Saturday, October 25, 2008

An Unwanted Journey: Day 1066 - Peaking at 9

Last night, just as it appeared my pain might be manageable, I had a night from hell. Peaking at 9 out of 10 on the pain Richter scale was the worst of it (around 3:30 am), but the pain was never below a 6. What I discovered was that the oxycodone was ineffective against the general rectal area pain. I also realized that a single tablet was almost useless. I had to up the dosage to 2 tablets every 6 hours to establish a baseline for the rest of the pain distributed everywhere else.

It's difficult to describe pain like this. The rectal pain is a kind of diffuse pain which comes in waves and is greatly increased merely by moving. Getting off the couch feels like someone stabbing me in the buttocks. Walking is very difficult - only moving very, very slowly helps. Bending over can be excruciating. The waves of pain are directly related to the "mechanical" sensation of needing to pass gas or have a bowel movement. BMs, however, have become a kind of Marquis de Sade experience.

At least with the two tablets of oxycodone and a couple well timed BMs, I was able to avoid a trip to the emergency ward of the hospital.

To say I am a wreck is a real understatement. My tactic is very simple - keep almost completely still, take 2 oxycodone tablets every 6 hours, and hope that BMs will relieve some rectal pain.

Oxycodone has some very odd mental side effects. Vivid, nightmarish dreams are one part. But what is worse is that my thinking (if you can call it that) is very fuzzy and nonsensical.

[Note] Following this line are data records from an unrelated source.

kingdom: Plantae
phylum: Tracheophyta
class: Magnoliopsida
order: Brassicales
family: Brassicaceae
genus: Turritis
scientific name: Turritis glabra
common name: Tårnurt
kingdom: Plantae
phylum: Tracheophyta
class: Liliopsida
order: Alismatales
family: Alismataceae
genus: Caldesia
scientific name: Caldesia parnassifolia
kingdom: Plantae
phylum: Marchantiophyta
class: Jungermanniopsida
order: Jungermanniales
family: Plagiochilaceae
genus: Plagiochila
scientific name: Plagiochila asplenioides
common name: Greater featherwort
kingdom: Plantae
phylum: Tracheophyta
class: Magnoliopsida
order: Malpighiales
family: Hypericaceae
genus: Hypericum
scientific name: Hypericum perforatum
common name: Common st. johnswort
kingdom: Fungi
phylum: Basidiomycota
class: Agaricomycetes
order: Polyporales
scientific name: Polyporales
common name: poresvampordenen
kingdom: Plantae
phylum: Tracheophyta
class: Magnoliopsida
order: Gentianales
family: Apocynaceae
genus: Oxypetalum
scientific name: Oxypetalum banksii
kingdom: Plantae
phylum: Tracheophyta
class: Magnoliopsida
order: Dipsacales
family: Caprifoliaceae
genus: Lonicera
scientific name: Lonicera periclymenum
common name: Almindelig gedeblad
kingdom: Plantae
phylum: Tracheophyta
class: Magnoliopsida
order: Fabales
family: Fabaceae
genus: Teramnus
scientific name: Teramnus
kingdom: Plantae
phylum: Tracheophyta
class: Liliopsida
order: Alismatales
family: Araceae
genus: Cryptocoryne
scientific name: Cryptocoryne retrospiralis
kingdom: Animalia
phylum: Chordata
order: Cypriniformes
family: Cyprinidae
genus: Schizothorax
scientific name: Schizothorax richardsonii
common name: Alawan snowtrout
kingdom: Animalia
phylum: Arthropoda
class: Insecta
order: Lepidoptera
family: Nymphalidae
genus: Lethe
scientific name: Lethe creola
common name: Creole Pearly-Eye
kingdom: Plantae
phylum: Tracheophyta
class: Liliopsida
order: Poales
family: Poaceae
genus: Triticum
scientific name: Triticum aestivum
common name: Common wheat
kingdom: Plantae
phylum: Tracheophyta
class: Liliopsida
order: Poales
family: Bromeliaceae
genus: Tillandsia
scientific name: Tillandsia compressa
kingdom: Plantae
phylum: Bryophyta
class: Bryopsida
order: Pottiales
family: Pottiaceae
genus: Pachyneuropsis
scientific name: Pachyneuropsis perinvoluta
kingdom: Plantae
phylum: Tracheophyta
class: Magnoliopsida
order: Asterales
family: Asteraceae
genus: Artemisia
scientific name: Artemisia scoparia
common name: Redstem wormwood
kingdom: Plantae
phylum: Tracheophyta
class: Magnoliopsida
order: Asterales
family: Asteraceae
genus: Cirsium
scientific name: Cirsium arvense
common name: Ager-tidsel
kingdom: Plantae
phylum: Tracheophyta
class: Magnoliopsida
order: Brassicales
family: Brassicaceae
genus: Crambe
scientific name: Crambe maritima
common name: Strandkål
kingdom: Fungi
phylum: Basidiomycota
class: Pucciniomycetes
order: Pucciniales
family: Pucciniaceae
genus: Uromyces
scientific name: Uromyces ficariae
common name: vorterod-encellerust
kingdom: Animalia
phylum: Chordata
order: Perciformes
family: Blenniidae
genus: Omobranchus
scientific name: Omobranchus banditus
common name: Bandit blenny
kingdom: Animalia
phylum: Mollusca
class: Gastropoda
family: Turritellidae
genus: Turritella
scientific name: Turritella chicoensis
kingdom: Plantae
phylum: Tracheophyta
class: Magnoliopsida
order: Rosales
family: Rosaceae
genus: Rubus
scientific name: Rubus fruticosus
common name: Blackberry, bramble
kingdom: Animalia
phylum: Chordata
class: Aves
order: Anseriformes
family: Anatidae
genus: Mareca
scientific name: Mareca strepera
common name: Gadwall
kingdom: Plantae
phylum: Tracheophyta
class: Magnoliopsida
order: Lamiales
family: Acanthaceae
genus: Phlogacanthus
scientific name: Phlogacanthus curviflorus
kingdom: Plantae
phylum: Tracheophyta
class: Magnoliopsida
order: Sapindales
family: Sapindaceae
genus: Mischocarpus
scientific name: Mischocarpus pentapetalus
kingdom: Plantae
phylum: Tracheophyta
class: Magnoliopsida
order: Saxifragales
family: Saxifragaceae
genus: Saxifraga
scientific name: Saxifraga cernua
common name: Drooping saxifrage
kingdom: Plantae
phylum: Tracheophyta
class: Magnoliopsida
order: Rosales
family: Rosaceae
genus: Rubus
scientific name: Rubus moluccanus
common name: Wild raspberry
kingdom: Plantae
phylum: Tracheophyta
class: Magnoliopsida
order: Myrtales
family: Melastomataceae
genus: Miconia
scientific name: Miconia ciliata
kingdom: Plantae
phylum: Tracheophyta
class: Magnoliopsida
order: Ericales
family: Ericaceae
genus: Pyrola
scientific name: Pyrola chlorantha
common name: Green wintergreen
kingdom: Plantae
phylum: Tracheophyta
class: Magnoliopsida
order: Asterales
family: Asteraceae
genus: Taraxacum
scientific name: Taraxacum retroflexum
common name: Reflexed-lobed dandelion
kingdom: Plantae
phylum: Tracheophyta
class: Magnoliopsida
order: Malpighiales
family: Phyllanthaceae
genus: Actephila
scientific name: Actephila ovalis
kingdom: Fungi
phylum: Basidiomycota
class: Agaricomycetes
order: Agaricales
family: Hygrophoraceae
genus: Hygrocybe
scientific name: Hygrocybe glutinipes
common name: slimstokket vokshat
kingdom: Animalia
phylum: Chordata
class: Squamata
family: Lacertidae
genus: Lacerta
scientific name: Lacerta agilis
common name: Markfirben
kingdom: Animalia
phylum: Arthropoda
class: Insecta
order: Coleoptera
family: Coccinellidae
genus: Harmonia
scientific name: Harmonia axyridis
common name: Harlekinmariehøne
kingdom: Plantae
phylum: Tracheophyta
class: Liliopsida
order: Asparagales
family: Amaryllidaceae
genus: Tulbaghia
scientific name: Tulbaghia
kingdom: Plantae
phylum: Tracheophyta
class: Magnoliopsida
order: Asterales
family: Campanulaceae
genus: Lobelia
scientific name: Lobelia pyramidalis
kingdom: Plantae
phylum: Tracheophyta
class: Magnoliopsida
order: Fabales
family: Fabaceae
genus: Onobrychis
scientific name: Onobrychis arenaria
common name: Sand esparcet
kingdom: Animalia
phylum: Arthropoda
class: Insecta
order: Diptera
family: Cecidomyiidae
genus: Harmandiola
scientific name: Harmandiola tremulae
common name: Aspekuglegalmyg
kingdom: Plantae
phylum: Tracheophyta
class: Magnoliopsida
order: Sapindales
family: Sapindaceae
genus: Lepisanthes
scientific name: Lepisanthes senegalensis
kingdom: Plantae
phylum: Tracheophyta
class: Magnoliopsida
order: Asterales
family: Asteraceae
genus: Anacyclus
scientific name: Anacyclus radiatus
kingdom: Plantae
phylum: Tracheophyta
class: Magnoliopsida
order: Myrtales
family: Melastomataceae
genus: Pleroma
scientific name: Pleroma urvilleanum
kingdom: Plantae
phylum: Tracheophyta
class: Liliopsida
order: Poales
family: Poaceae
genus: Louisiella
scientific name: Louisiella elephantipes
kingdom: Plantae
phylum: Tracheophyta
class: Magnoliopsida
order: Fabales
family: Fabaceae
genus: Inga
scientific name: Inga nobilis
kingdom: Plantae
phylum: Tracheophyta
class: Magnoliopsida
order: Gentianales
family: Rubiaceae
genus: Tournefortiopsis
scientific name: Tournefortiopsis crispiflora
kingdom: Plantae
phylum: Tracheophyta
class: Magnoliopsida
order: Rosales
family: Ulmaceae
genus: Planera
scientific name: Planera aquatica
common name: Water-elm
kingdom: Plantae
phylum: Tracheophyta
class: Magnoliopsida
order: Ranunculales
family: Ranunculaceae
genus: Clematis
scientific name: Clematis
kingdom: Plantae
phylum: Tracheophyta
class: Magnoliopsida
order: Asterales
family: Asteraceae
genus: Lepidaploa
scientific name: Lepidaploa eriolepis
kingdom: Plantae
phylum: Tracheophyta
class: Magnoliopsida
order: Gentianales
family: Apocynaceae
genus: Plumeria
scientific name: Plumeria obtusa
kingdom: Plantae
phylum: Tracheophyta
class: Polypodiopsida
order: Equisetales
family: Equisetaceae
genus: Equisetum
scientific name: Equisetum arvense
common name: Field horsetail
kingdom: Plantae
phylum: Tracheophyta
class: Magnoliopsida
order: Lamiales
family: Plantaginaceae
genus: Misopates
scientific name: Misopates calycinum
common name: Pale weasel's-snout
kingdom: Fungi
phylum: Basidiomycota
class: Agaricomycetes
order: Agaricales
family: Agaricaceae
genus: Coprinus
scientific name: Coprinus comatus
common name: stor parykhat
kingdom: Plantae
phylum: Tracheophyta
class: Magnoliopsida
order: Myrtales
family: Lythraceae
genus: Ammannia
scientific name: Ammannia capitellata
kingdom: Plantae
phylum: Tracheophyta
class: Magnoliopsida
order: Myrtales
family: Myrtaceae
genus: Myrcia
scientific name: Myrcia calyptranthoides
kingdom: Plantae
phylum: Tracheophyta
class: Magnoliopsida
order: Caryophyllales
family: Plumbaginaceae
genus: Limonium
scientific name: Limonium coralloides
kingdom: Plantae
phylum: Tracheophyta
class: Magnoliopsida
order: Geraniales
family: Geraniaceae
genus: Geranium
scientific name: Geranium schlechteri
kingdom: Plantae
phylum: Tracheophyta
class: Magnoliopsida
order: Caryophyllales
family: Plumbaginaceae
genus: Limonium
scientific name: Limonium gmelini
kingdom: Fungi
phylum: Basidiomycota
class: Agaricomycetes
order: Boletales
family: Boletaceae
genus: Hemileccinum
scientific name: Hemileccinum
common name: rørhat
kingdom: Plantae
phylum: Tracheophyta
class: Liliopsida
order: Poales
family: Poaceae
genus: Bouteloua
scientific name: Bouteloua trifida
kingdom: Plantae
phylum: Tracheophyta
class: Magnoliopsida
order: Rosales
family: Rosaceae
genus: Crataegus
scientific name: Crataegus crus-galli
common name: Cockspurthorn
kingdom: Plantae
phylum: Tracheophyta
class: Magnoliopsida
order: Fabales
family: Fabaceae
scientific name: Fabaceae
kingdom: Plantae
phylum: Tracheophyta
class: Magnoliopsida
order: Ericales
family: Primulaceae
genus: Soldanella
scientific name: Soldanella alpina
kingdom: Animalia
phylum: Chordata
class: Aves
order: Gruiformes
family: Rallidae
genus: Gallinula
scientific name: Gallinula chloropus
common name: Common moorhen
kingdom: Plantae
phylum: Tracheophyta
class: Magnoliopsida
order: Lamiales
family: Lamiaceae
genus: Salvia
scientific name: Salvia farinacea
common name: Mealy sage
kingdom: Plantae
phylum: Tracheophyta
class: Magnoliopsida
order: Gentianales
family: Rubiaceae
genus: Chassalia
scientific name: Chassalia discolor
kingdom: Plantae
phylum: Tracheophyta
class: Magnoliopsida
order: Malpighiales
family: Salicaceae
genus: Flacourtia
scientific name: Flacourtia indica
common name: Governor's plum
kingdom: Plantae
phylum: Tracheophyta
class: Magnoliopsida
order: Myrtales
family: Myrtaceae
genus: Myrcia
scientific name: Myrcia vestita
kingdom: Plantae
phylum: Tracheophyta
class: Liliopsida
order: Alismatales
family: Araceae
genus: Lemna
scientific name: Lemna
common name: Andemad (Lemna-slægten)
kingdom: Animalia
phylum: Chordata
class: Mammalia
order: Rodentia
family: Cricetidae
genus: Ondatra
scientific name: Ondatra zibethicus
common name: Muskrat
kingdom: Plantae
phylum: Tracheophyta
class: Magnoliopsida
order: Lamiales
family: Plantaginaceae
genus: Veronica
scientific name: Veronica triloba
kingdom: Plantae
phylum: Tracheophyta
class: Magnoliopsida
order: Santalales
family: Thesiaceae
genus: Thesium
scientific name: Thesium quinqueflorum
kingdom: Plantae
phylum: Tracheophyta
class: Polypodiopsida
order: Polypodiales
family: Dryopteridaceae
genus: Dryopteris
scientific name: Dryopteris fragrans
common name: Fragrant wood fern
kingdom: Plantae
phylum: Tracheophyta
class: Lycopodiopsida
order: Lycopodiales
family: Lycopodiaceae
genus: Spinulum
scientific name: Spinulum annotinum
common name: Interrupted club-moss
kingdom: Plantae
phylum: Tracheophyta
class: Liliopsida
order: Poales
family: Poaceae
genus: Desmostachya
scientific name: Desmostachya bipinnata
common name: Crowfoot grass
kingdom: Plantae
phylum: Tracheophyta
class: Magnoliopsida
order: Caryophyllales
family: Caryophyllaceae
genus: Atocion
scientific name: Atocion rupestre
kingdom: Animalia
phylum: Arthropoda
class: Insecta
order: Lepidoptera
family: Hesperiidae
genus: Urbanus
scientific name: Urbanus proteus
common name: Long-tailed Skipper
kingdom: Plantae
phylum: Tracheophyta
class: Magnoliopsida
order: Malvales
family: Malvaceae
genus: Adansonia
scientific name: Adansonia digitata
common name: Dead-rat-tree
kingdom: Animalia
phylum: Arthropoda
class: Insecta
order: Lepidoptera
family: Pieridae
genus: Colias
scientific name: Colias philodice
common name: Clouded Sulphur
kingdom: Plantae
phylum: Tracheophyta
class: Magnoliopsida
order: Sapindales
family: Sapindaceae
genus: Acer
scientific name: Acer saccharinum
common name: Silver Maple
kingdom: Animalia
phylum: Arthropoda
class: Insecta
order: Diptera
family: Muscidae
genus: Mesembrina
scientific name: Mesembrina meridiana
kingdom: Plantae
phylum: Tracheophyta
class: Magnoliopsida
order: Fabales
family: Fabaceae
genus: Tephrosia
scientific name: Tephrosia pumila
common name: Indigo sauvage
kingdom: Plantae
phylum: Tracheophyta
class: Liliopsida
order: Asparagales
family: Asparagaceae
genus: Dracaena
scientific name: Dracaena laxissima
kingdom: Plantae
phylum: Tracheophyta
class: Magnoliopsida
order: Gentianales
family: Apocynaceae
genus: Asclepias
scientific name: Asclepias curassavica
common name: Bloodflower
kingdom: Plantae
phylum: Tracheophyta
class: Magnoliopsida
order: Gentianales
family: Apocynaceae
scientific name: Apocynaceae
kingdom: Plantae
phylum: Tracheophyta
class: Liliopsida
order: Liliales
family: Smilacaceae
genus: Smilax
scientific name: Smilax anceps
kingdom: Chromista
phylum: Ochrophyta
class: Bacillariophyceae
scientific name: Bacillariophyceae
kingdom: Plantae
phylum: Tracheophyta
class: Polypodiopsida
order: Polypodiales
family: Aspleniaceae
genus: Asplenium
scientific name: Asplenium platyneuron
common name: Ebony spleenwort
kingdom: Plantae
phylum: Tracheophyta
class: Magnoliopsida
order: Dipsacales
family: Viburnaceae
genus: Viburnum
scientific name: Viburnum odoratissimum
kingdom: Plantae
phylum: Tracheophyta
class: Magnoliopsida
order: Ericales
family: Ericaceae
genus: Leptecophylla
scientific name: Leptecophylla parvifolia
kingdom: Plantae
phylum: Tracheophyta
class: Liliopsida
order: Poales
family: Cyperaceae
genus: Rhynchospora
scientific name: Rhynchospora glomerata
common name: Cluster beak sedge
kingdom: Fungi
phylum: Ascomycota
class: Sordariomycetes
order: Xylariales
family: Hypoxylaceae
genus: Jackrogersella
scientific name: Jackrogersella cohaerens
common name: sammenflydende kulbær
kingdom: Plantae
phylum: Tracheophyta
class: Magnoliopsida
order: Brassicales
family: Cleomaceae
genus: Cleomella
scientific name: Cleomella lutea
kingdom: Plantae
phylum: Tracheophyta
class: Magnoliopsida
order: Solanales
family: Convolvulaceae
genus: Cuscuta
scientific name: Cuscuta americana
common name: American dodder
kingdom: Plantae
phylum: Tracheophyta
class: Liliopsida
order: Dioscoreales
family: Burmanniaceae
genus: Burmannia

Last night, for instance, I remember thinking that I needed to carefully distinguish between the types of pain I was feeling and what was working to alleviate each. So I'd closed my eyes and then try to separate the "mechanical" pain of constipation/diarrhea from the general pain, only to find myself "thinking" that there was a third pain, one which could be treated by other patients looking at me and directing special pain-killing thoughts over a distance to me specifically. If we established eye contact, some kind of telepathic connection was created; the person could immediately discern what was going on and then respond with a healing thought sent my way. Of course, it was reciprocal, so we'd have to negotiate a quid pro quo arrangement (telepathically, of course).

As I rehearse this nonsensical thinking, I realize that most of my logic has departed. Too many variables, drugs, decisions, symptoms. Pain holds the trump card right now. All I can do is ride it out and depend on my caregivers to see me through this.